I suppose it was because we had come from the West-Army of Tennessee. When the battle of the Wilderness came on, Davis's Brigade was formed just to the left of the Orange plank road. The position of my Regiment was several hundred yards from the Orange plank road. The fighting commenced near the plank road first, and had been going on for some time. I presume the troops engaged had exhausted their ammunition. The 26th was detached and marched back up the line to take their places. I shall never forget the scene that met our eyes as we marched up to that line--some dead, some lying flat on the ground, still others squatting had been firing at close range on level ground until they had nearly exhausted their ammunition. We had been on the firing line but a short time when (Lieutenant) Colonel Boone touched this writer on the shoulder and said: "Go tell Captain Gallagher to move forward". Captain Gallagher was a Mexican war Veteran, tall and straight, and as brave as ever, drew a sword. When I reached him, he was standing behind his Company, looking straight through the front. Just as I was in the act of speaking to him a bullet struck him (I think in the forehead) and he fell dead. I gave the order to Lieutenant Luther, and by the time I got back to my Company the Regiment was on the move. The enemy had a Battery a short distance up the road; and when we commenced crossing that road, they began to pour grape into us, which swept a space about thirty yards wide. I don't know whether any other troops charged at the same time or not. We soon came to their line of battle. We halted then, and some troops came up and took our places. I saw another officer killed. Just as we commenced to fall back a ball struck Lieutenant Roberts, of Company A, in the back of the head, and he fell dead. We lay on our arms that night in the rear of the line of battle.

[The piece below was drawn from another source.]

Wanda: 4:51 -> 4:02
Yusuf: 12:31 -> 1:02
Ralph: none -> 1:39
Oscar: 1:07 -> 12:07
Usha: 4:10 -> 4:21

The firing commenced early the next morning, and we witnessed one of the worst stampedes I ever saw. Davis formed a 2ine; and when the stampeded men had all passed, we had orders to fire and fall back, which we did and in good order. It looked as though all was lost, but Longstreet's men came in just at this time and saved the day. We were in reserve until late in the evening when an Alabama Brigade gave way and Davis's Brigade was called on to check the enemy. We met our men just at the top of the hill coming pell-mell the Yanks right after them with their little "huzzaw". As soon as we passed our men we raised the Rebel yell, and they turned back suddenly as if they had struck a stone wall. We hadn't gone far when we were ordered to halt, and we threw up together some old logs for breastwork, and the enemy charged us repeatedly the rest of the evening. It was here that we lost our brave and beloved Colonel Boone. We went to Spotsylvania Sunday evening, and were in an engagement about May 1Oth on our left flank at some Mills ( I don't remember the name). We were not attacked on the day of the great fight of the l2th, but were in breastworks on the right flank.
The 26th was at Cold Harbor and several smaller engagements around Petersburg and on the Weldon Railroad, where we lost half of the Company engaged in killed and wounded, among whom was our highly esteemed Captain Phil Hay. He was as kind and smooth in his manners as a woman. I never heard a rough word escape his lips. Davis's Brigade was captured on the 2nd of April, 1865, while holding the right of the works and we were sent to Fort Delaware. We had to live on six crackers and three or four ounces of meat a day. We left Fort Delaware on June 11th, 1865, to return to our devastated homes.